- Associated Press - Sunday, June 28, 2015

SOUTH BEND, Ind. (AP) - South Bend could see its first water-driven power facility for the first time in more than a century under a proposal that would have the University of Notre Dame build the facility.

Documents filed with the Federal Energy Regulatory Commission indicate Notre Dame would build the 1.83 megawatt facility on a city-owned dam downtown. Construction would start next year and be completed in 2019.

The South Bend Tribune reports (http://bit.ly/1dbAdiE ) the facility would generate enough electricity to power the equivalent of about 900 homes.

The estimated cost of the project isn’t clear. Notre Dame spokesman Dennis Brown declined to comment on the project, and the city hasn’t offered many details.

“For Notre Dame to put money on the table to start considering this, they want to make sure the city is open to this,” city engineer Patrick Corbitt Kerr said.

The university currently operates its own on-campus power plant and purchases additional power from Indiana Michigan Power.

The city received a federal exemption for a small hydroelectric facility - less than 10 megawatts - on the dam in 1984 but has yet to act on it and was at risk of losing it, documents show. Notre Dame would need to get federal consent to take over the exemption in order to pursue the project.

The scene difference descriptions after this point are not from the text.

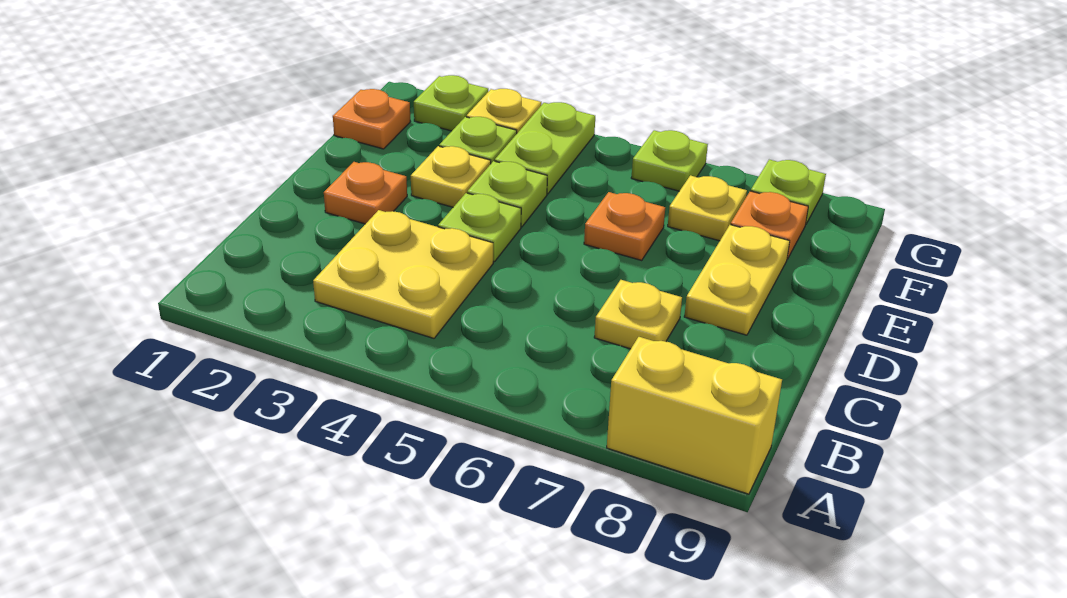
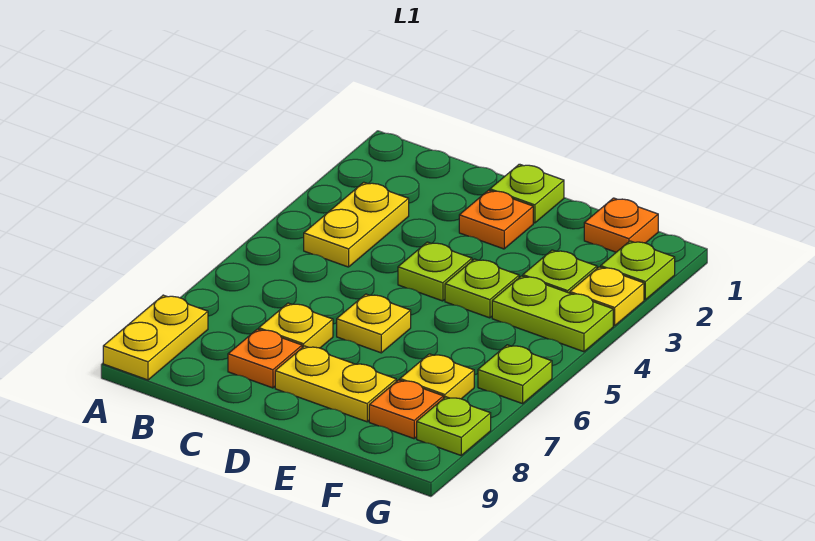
yellow brick A8:A9 level 1 -> yellow plate A8:A9 level 1
yellow plate B3:C4 level 1 -> yellow plate B3:B4 level 1
none -> lime plate D1 level 1
yellow plate E3 level 1 -> yellow plate D6 level 1
orange plate E6 level 1 -> orange plate C8 level 1

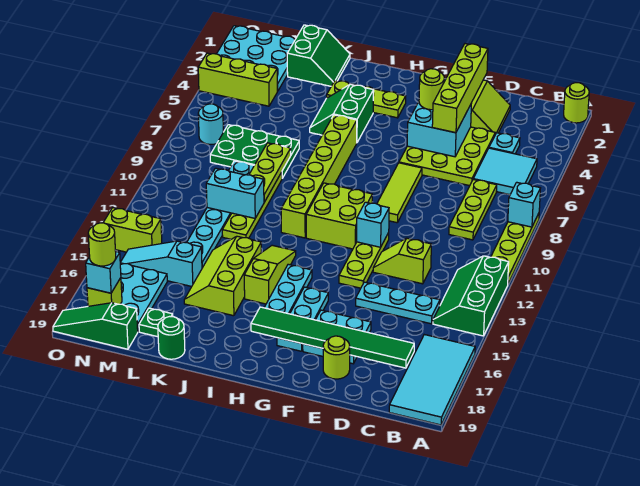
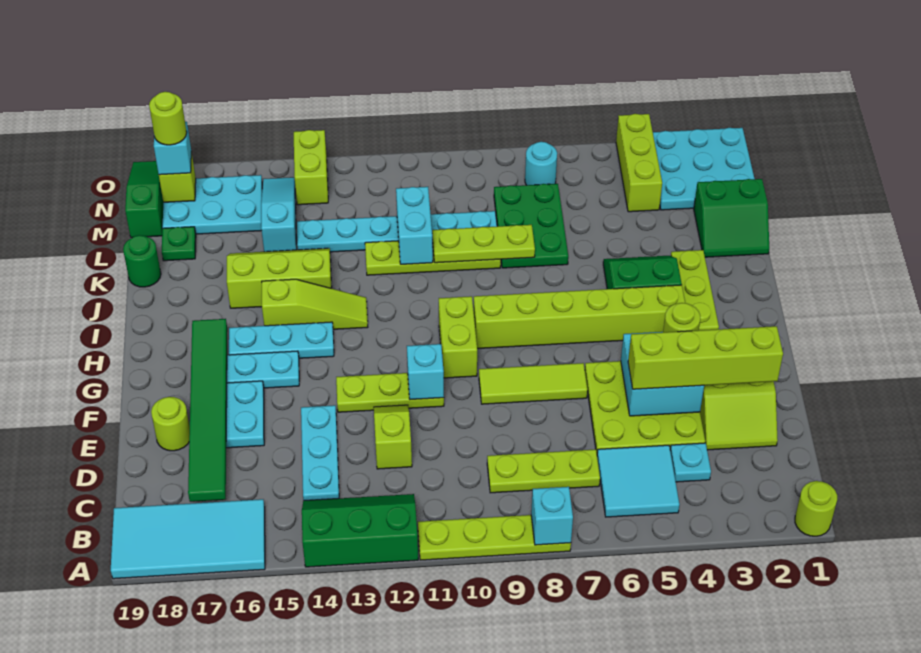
lime brick G10:H11 level 1 -> lime brick G10:H10 level 1
lime brick I6:I11 level 1 -> lime brick H4:H9 level 1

South Bend has tried before to harness the power of the dam for energy purposes.

The city installed a small, 45-kilowatt turbine at Seitz Park in 2012 to power a portion of the park’s electrical needs. Therese Dorau, director of the city’s Office of Sustainability, said it still needs some final testing before it can be used.

Gary Gilot, a member of the Board of Public Works, said he supports the project.

“Everybody would love to see this project if it’s economically viable,” he said.